EXERCISE:
Please repeat every entry exactly as given, apart from dropping the images.

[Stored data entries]
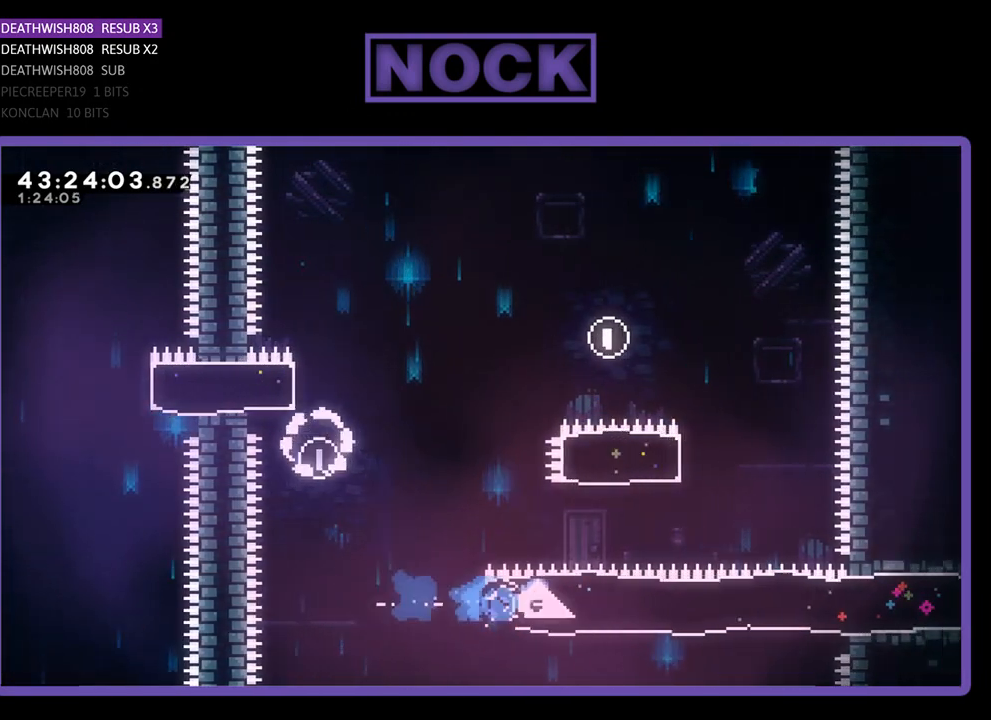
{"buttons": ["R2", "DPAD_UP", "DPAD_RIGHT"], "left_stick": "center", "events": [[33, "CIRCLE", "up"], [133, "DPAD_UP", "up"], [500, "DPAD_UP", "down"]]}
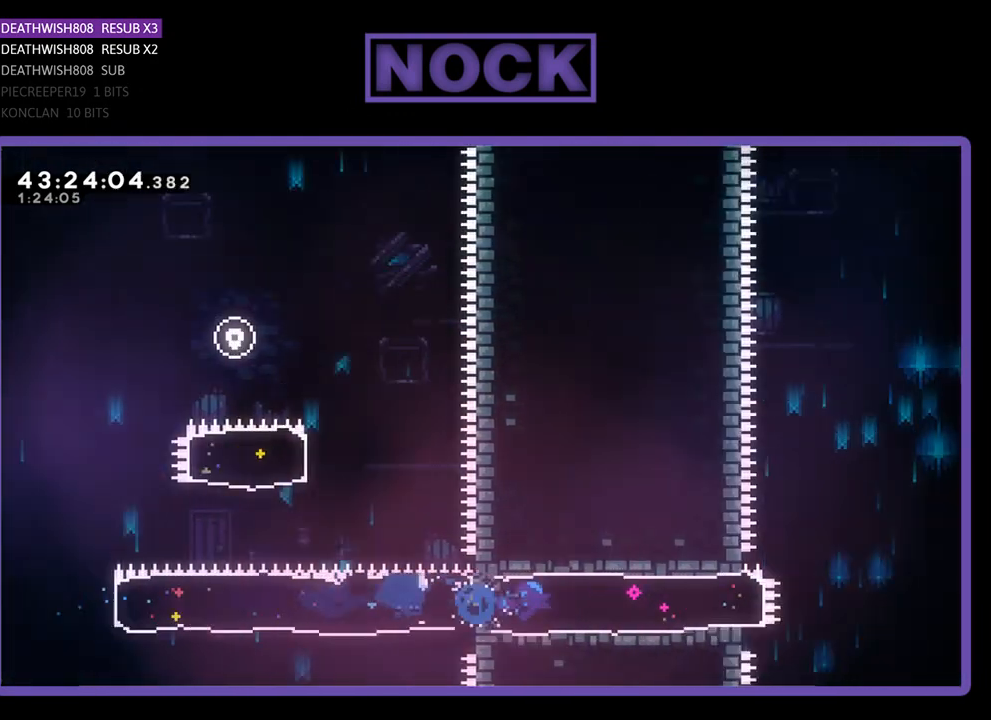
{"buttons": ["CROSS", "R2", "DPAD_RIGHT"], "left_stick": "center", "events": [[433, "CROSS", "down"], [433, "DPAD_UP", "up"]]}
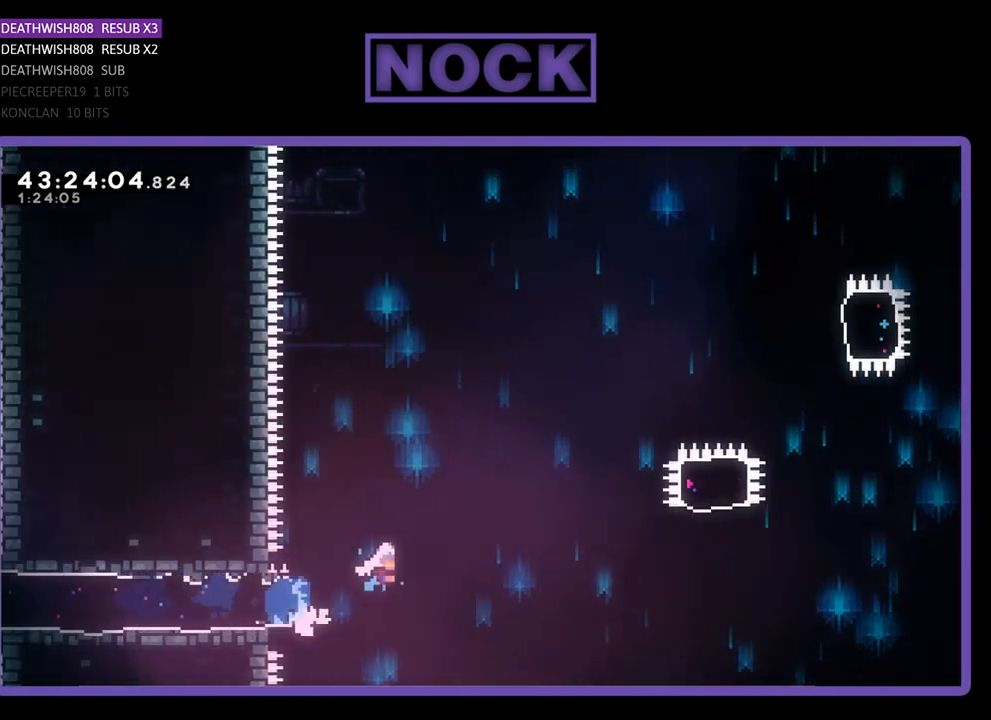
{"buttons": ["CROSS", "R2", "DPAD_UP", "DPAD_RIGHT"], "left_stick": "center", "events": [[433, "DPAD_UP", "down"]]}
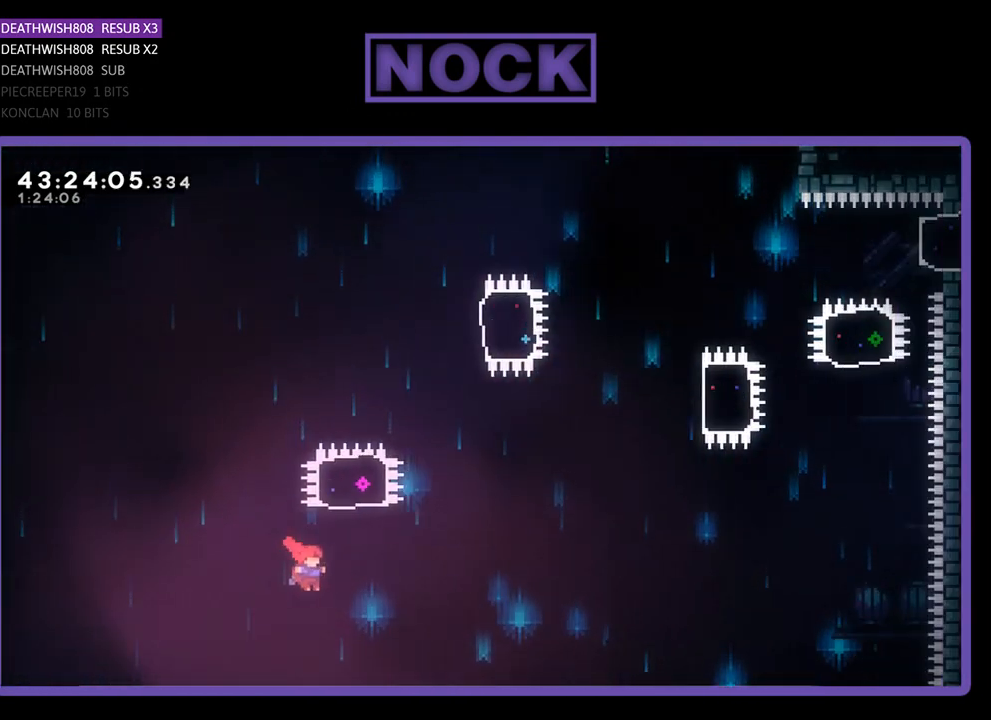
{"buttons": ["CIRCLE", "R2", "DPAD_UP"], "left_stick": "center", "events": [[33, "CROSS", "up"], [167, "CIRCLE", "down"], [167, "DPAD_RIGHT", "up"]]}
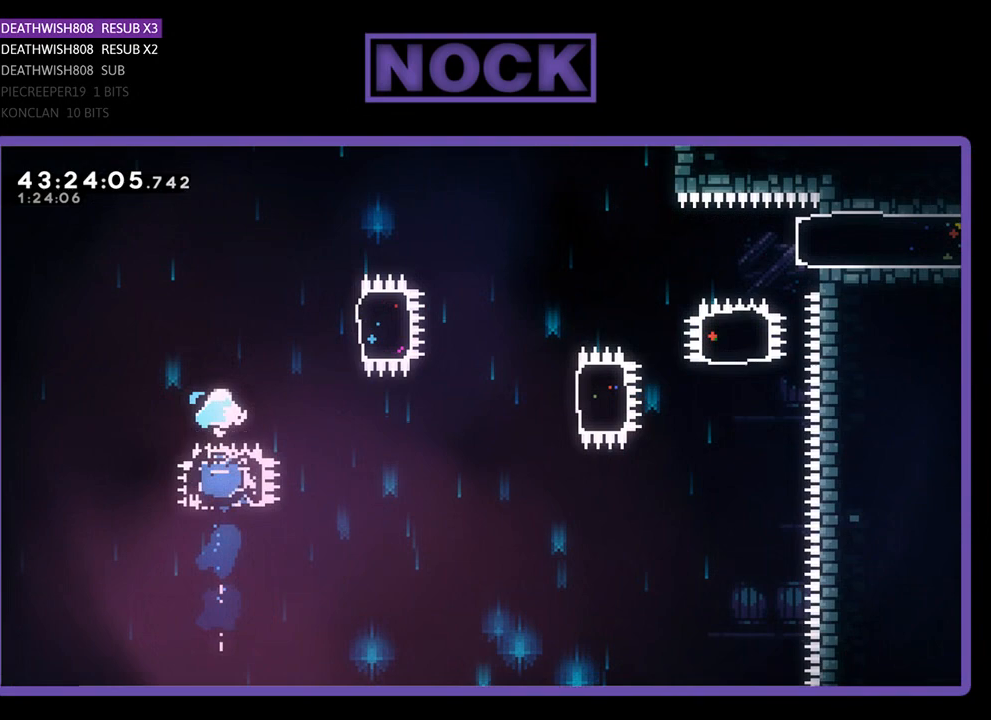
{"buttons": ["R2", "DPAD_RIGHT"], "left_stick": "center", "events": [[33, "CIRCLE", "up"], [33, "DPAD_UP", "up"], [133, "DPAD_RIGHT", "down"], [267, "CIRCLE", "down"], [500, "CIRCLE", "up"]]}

SOLUTION TO THIS EXERCISE:
{"buttons": ["R2", "DPAD_UP", "DPAD_RIGHT"], "left_stick": "center", "events": [[33, "CIRCLE", "up"], [133, "DPAD_UP", "up"], [500, "DPAD_UP", "down"]]}
{"buttons": ["CROSS", "R2", "DPAD_RIGHT"], "left_stick": "center", "events": [[433, "CROSS", "down"], [433, "DPAD_UP", "up"]]}
{"buttons": ["CROSS", "R2", "DPAD_UP", "DPAD_RIGHT"], "left_stick": "center", "events": [[433, "DPAD_UP", "down"]]}
{"buttons": ["CIRCLE", "R2", "DPAD_UP"], "left_stick": "center", "events": [[33, "CROSS", "up"], [167, "CIRCLE", "down"], [167, "DPAD_RIGHT", "up"]]}
{"buttons": ["R2", "DPAD_RIGHT"], "left_stick": "center", "events": [[33, "CIRCLE", "up"], [33, "DPAD_UP", "up"], [133, "DPAD_RIGHT", "down"], [267, "CIRCLE", "down"], [500, "CIRCLE", "up"]]}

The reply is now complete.